The Data Privacy Vocabulary is a W3C Community Group specification that provides a structured, machine-readable way to describe personal data processing activities, privacy policies, and regulatory compliance. Born from the need to operationalize the European Union's General Data Protection Regulation (GDPR) and similar privacy laws, DPV has grown into a comprehensive ontology covering data protection concepts across more than 40 jurisdictions.
Background
DPV originated in 2019 as part of the SPECIAL H2020 Project, which received funding from the European Union's Horizon 2020 research and innovation programme. The W3C Data Privacy Vocabularies and Controls Community Group (DPVCG) was established to develop and maintain the vocabulary collaboratively. The initial publication, "Creating a Vocabulary for Data Privacy," laid out the foundational design principles. Since then, the vocabulary has undergone continuous development, reaching version 2.0 in 2024 with a major expansion of coverage, and version 2.3 in February 2026. Continued development is funded through the RECITALS project under the EU Horizon programme.
Purpose & Scope
DPV is designed for organizations, developers, regulators, and researchers who need to represent privacy and data protection information in a structured format. It covers:
- Purposes of processing -- why personal data is being collected and used
- Legal bases -- the lawful grounds for processing (consent, legitimate interest, etc.)

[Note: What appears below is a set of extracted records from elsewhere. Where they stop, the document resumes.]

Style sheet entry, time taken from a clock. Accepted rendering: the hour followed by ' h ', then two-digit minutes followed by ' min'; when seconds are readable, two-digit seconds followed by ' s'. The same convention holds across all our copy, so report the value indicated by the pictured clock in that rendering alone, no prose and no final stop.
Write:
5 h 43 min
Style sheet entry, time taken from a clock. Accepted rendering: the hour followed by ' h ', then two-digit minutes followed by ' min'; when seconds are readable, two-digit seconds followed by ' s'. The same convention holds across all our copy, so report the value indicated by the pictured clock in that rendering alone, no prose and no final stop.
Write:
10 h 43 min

- Personal data categories -- types of data being processed
- Technical and organizational measures -- safeguards applied to data
- Data subjects and their rights -- who is affected and what rights apply
- Risks and impacts -- assessment of processing risks
The vocabulary is intentionally modular. The core DPV provides general-purpose concepts, while extensions address specific domains and regulations.
Key Extensions
| Extension | Purpose |
|---|---|
| PD | Personal Data categories |
| LOC | Locations and jurisdictions |
| TECH | Technologies used in processing |
| AI | AI-specific technologies and concepts |
| JUST | Justifications for processing |
| RISK | Risk assessment and management |
| SECTOR | Sector-specific concepts (education, finance, health, etc.) |
| LEGAL | Jurisdiction-specific legal frameworks (EU, India, US, etc.) |
The legal extensions are particularly notable, providing detailed mappings for the GDPR, the EU Data Governance Act (DGA), the EU AI Act, the European Health Data Space (EHDS), and the Charter of Fundamental Rights.

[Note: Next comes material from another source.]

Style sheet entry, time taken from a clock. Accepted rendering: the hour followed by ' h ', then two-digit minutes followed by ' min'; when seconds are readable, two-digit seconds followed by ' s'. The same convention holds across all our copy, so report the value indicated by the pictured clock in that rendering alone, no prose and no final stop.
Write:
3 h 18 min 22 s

Serializations & Technical Formats
DPV is expressed using RDFS and SKOS semantics by default, with an OWL2 profile available for applications requiring formal reasoning. The namespace URI is https://w3id.org/dpv#, and all persistent identifiers use the w3id.org redirect service. Serializations are available in RDF/XML, Turtle, and JSON-LD.
Governance & Maintenance
The vocabulary is maintained by the W3C DPVCG, an open community group. Participation is open to anyone through the W3C community group process. Development happens publicly on GitHub, with regular meetings documented through published minutes. The contribution guide and use-cases repository help new participants understand the project's direction. The vocabulary follows semantic versioning, with the latest release (v2.3) published in February 2026.
All work is released under the W3C Software and Document License (2023 version).
Notable Implementations
DPV is used in privacy compliance tooling, consent management platforms, and regulatory technology (RegTech) applications. It has been adopted for documenting GDPR compliance, particularly for Data Protection Impact Assessments (DPIAs) and Records of Processing Activities (ROPAs). The guide on implementing ISO/IEC 27560:2023 Consent Records and Receipts demonstrates its applicability to international standards beyond EU regulations.
Related Standards
DPV intersects with several other standards in the privacy and semantic web space. It is designed to work alongside general-purpose ontologies like Schema.org and Dublin Core for resource description, while providing the specialized privacy vocabulary those standards lack.